My wife and I were watching on TV the New York Times bestselling author Ibram X. Kendi, Ph.D. He was discussing the ideas presented in his book How to Be an Antiracist, a book I have not yet read. But after listening to the virtual presentation, I feel that I need to.
It’s because he noted, in the question and answer period from viewers, how he had to confront embarrassing and uncomfortable actions in his past. Oooh, self-reflection. That sounds like fun! And, of course, I have done more than my share. I think, to the degree that I’ve done so in the past, this blog works because I know I don’t have all the answers. I DO have a lot of the questions.
Yet, there are a few situations from my past I’m feeling the need to write about. In fact, I’ve already written about one of them, but I think I needed some sort of context. The topic involves race and family.
Others do not seem to have a racial component, to my knowledge. One incident, in particular, has been gnawing at me for years. It’s also how I could have handled that better. In fact, it was one of those treppenwitz moments.

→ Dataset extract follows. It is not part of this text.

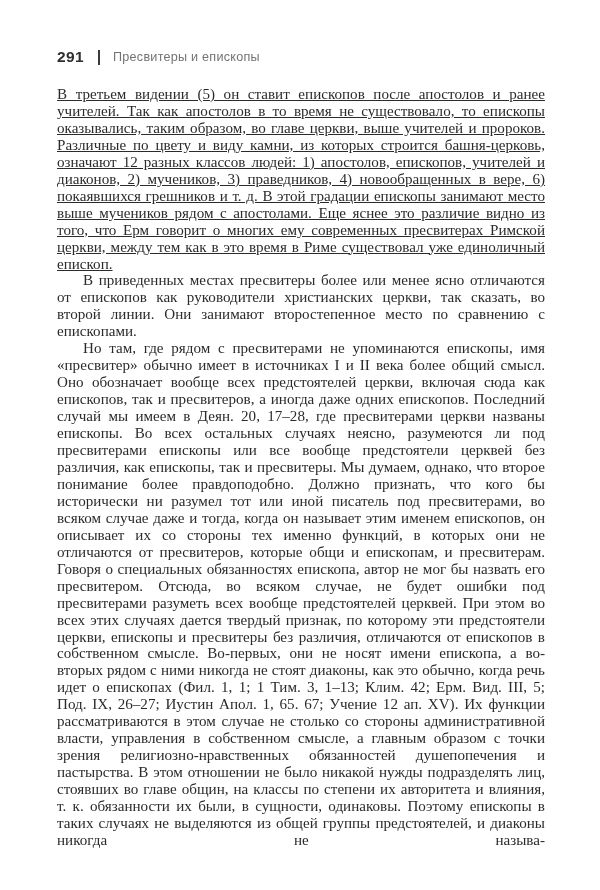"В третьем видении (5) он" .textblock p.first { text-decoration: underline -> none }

Something useful from DHS?
The trick here is to stay in the self-reflection mode and not too much in beating myself up. And I am quite capable of the latter. This article from the Department of Homeland Security, of all places, speaks to something I know.
“Many of us are pretty rough on ourselves. We think things about ourselves we’d never say to family, friends, or co-workers. It’s a behavior that’s worth taking the time to change.”
I know all of this is fairly oblique. I blame Arthur.
It could be, in part, a recognition of my own mortality. I am more than middle-aged. I’m not going to live to be 134; of that, I am fairly certain. As I write this, it’s suddenly dark a couple of hours after dawn. A storm is surely coming, as the dewpoints are oppressive and the temperatures remain high.
But once the rains and winds come through, things will start to clear up. Yeah, that’s the ticket.